A STONE head commemorating a sculptor who spent 50 years in an Scottish mental asylum has been unveiled at the end of an eight-year project
Adam Christie, from Shetland, spent his adult life in Sunnyside Royal Hospital in Angus, and shunned sophisticated tools in favour of a six-inch nail, an old file, and a worn-down piece of glass.
He created paintings using old tins of gloss and discarded flour bags for canvasses. A lover of music and verse, he wrote poetry, music and made fiddles out of old tea chests.

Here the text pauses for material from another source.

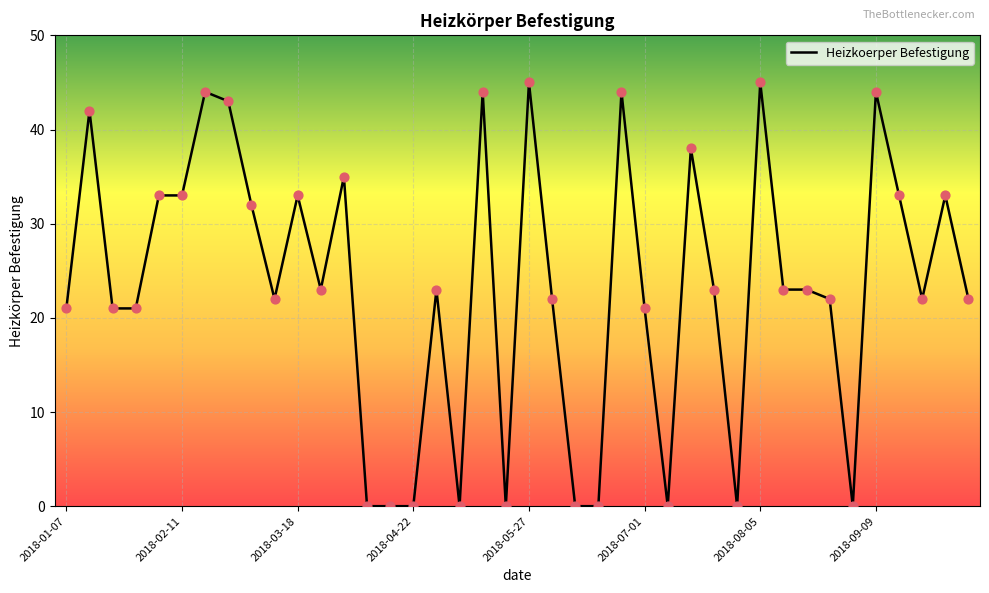

What is the greatest value displayed?

45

He was buried in a pauper’s grave at Sleepyhillock Cemetery in nearby Montrose in 1950.
His resting place had been marked by a Historic Scotland plaque, with a counterpart unveiled in his birthplace of Cunningsburgh, on the Shetland mainland.
The campaign to keep his name alive culminated in the unveiling of the stone head head of Christie, by Arbroath sculptor Brian Wyllie, based on a photograph in the book “The Gentle Shetlander”, which related the artist’s life at the institution.
Christie achieved some fame as a so-called “outsider artist”.
The term outsider art was coined in 1972 as an English synonym for the French term “art brut” or “rough art”, describing art created outside the boundaries of official culture - particularly on art by those “on the outside” of the established art scene, such as psychiatric hospital patients and children.